***** DATA TO EXAMINE

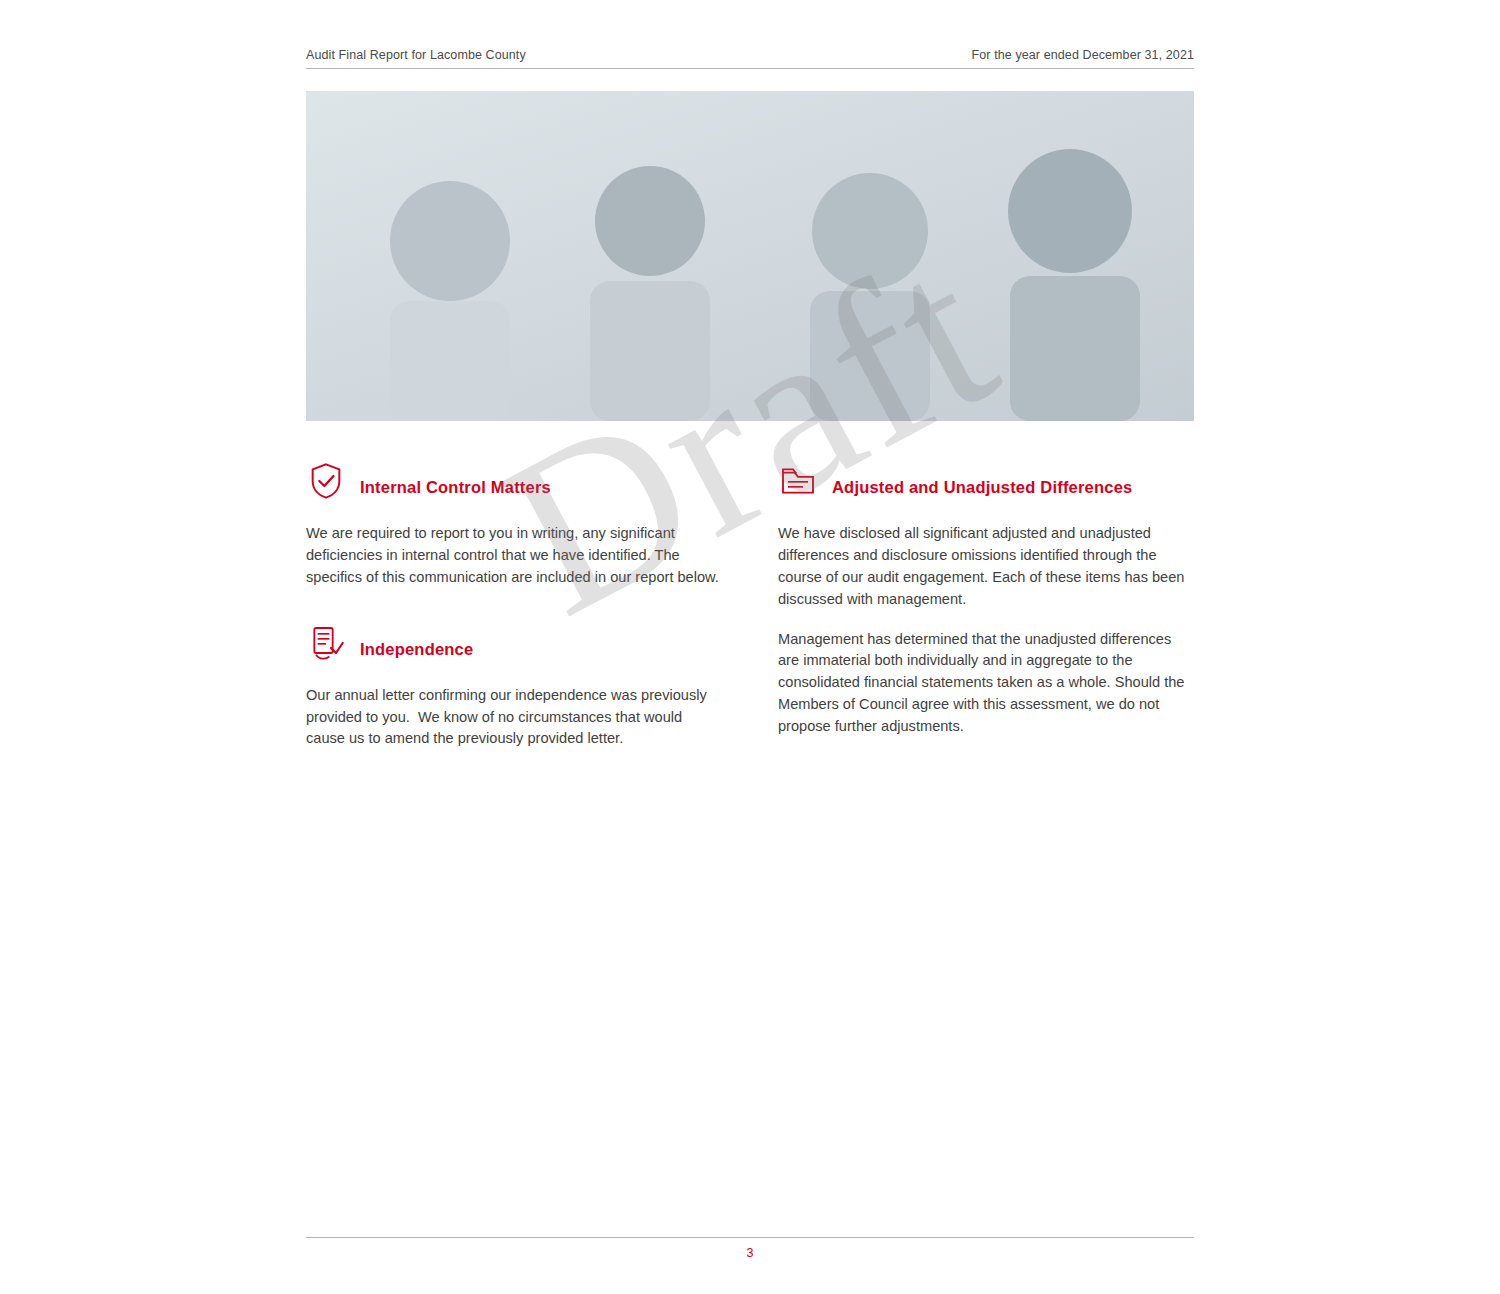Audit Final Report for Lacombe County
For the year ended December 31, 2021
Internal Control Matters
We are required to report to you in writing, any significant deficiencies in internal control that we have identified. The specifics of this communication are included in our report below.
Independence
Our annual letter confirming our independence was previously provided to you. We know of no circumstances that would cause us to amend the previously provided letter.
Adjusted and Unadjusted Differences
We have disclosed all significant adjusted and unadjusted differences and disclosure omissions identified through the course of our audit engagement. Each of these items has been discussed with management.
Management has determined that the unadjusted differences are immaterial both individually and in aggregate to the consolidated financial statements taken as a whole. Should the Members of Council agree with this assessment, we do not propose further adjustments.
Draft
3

**********
***** DATA TO EXAMINE

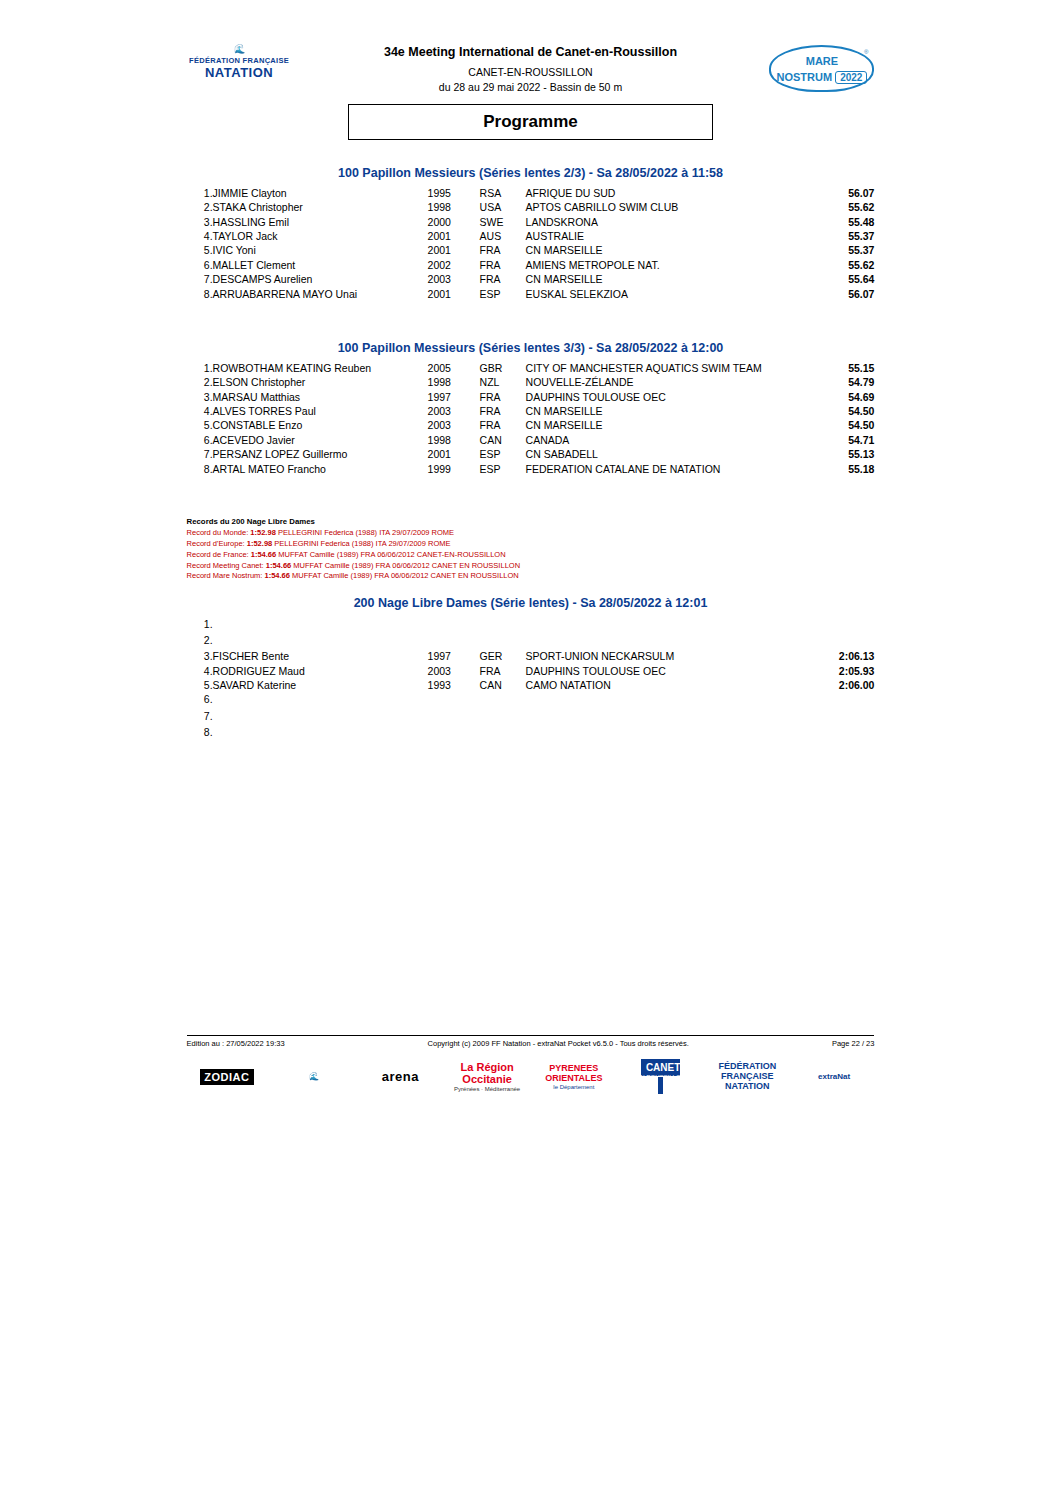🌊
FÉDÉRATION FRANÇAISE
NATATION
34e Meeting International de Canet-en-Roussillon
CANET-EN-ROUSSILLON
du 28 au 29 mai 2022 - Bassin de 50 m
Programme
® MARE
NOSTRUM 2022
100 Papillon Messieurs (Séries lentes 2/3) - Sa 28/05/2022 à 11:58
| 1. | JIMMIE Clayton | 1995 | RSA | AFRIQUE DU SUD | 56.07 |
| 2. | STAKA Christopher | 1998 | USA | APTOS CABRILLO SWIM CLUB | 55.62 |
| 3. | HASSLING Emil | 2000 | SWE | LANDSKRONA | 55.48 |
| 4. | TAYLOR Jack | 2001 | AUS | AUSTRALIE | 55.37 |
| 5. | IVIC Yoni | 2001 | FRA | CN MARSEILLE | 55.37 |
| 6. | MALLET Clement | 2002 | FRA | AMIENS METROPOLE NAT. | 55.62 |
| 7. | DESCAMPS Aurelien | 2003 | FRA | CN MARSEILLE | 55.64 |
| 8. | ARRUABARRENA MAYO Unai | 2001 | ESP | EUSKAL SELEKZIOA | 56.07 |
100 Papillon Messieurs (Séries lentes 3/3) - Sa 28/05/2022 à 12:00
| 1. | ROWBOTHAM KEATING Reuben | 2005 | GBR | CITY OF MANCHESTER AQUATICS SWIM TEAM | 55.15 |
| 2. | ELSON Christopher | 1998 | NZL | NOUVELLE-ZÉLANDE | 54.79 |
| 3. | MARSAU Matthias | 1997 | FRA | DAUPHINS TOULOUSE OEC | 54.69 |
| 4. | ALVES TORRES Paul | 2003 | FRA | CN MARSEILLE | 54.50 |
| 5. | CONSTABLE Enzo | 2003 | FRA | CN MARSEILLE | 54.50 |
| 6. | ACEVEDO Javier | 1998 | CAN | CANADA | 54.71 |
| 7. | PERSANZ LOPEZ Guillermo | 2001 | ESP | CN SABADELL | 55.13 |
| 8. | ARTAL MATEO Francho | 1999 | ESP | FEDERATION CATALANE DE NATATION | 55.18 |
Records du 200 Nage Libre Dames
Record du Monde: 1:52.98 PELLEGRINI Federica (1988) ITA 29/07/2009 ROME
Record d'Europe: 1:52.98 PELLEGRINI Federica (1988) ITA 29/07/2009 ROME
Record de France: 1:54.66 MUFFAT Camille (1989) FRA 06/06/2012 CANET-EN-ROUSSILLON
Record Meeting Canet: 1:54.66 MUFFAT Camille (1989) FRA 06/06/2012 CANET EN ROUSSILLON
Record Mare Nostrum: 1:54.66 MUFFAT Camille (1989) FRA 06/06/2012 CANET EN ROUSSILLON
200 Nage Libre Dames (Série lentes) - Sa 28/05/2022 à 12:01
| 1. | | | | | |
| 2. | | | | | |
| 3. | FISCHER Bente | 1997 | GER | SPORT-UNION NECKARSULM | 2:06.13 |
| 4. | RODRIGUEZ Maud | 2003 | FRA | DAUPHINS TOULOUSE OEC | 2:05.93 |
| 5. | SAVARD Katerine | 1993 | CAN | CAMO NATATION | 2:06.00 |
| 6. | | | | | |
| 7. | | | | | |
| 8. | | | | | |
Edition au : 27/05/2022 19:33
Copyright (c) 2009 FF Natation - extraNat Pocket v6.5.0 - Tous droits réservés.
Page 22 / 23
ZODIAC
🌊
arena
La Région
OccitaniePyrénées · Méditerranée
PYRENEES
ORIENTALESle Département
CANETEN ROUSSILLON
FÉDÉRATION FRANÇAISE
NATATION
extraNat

**********
***** DATA TO EXAMINE

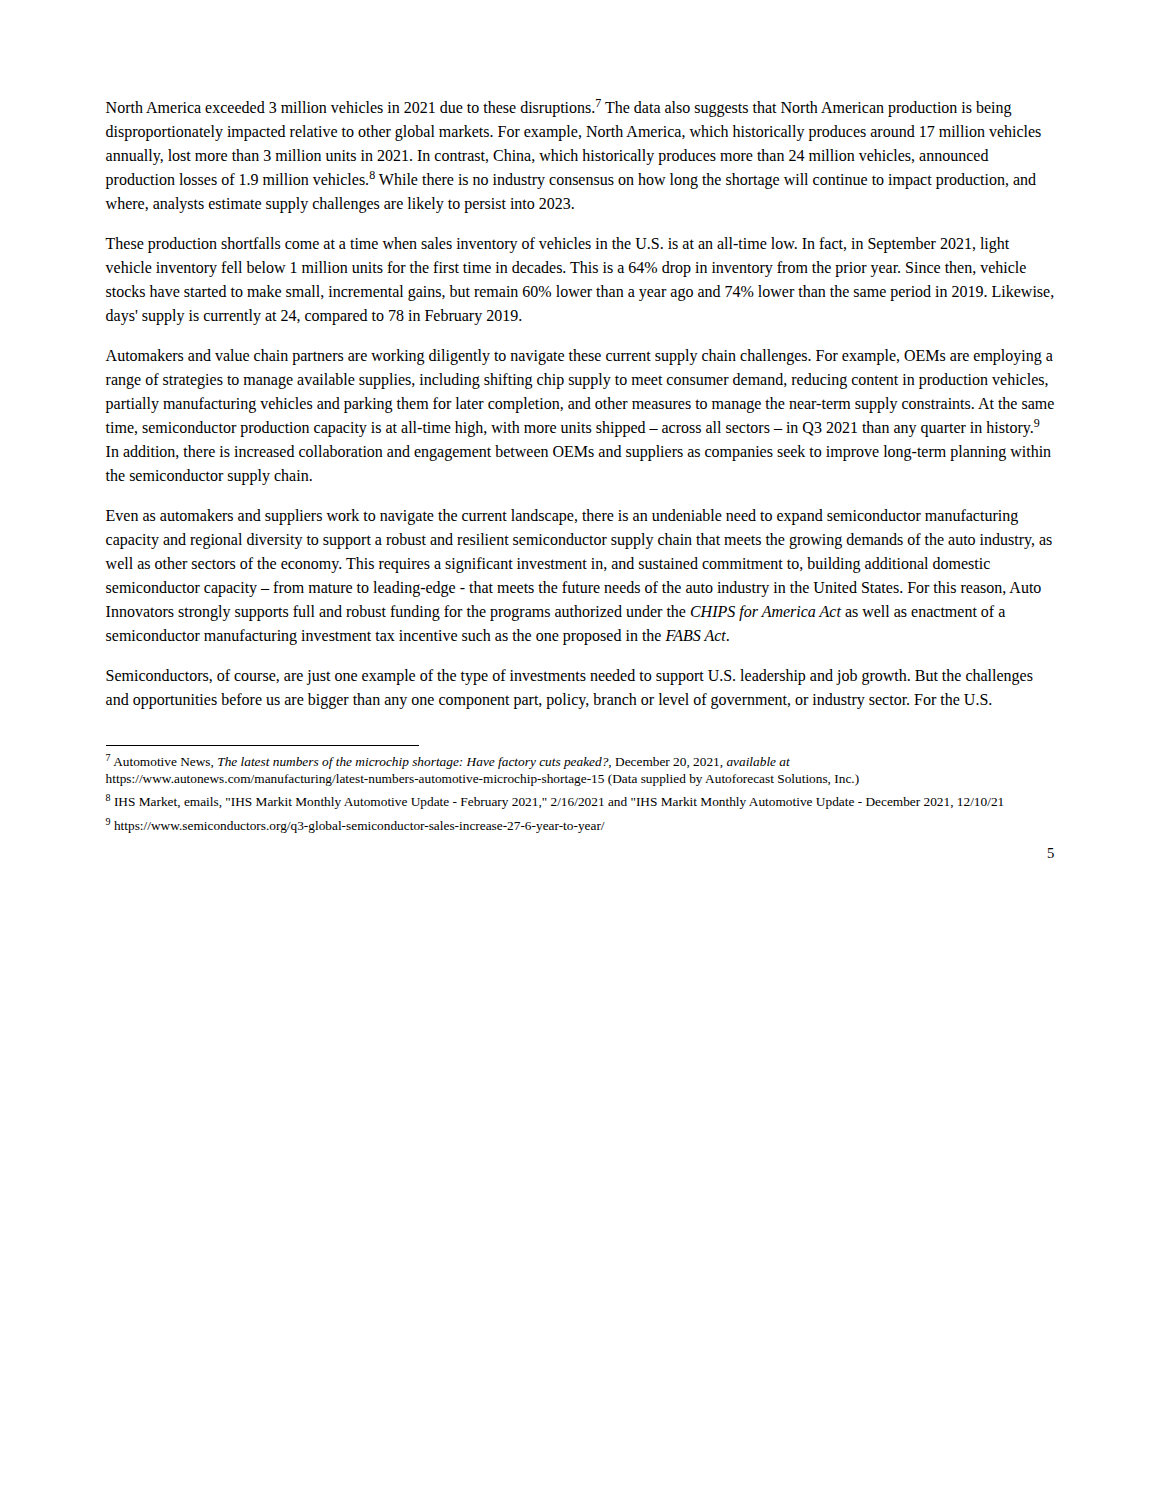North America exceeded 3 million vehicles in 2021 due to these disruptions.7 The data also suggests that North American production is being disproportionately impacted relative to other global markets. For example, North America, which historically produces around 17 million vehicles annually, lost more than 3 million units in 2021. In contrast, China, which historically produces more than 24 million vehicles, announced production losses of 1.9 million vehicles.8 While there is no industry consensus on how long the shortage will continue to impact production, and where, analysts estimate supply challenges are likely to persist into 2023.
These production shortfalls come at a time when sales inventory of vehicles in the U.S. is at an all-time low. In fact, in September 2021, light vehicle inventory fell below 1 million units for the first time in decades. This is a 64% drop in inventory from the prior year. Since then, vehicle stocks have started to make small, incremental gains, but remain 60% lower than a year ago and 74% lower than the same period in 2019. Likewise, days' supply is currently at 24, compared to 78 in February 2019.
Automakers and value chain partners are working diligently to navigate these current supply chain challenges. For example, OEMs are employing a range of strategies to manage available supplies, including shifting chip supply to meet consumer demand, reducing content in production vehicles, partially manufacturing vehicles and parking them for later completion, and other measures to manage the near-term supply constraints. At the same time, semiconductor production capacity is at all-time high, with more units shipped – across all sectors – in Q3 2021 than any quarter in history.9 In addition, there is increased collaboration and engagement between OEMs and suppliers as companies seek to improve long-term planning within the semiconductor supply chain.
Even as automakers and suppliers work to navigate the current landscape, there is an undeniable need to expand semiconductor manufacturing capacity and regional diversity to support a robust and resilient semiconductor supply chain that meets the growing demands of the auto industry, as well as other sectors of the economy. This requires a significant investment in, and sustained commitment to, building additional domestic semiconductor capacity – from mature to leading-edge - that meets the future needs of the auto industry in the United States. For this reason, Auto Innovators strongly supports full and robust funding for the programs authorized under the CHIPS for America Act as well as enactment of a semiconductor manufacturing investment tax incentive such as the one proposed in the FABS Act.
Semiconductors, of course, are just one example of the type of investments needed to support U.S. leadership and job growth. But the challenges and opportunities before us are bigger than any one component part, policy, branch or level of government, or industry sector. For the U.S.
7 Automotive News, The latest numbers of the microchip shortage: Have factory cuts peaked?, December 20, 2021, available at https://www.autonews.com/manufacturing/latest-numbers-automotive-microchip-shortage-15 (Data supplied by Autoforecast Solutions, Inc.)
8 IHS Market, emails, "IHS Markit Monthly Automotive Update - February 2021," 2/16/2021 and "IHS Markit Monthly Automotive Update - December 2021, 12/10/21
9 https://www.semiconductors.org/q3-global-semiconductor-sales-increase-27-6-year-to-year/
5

**********

## WHAT YOU WILL DO
From the line containing "Audit Final Report for Lacombe County" through the line containing "We have disclosed", copy every line above exactly, without pictures.

## RESPONSE TO THIS TASK
Audit Final Report for Lacombe County
For the year ended December 31, 2021
Internal Control Matters
We are required to report to you in writing, any significant deficiencies in internal control that we have identified. The specifics of this communication are included in our report below.
Independence
Our annual letter confirming our independence was previously provided to you. We know of no circumstances that would cause us to amend the previously provided letter.
Adjusted and Unadjusted Differences
We have disclosed all significant adjusted and unadjusted differences and disclosure omissions identified through the course of our audit engagement. Each of these items has been discussed with management.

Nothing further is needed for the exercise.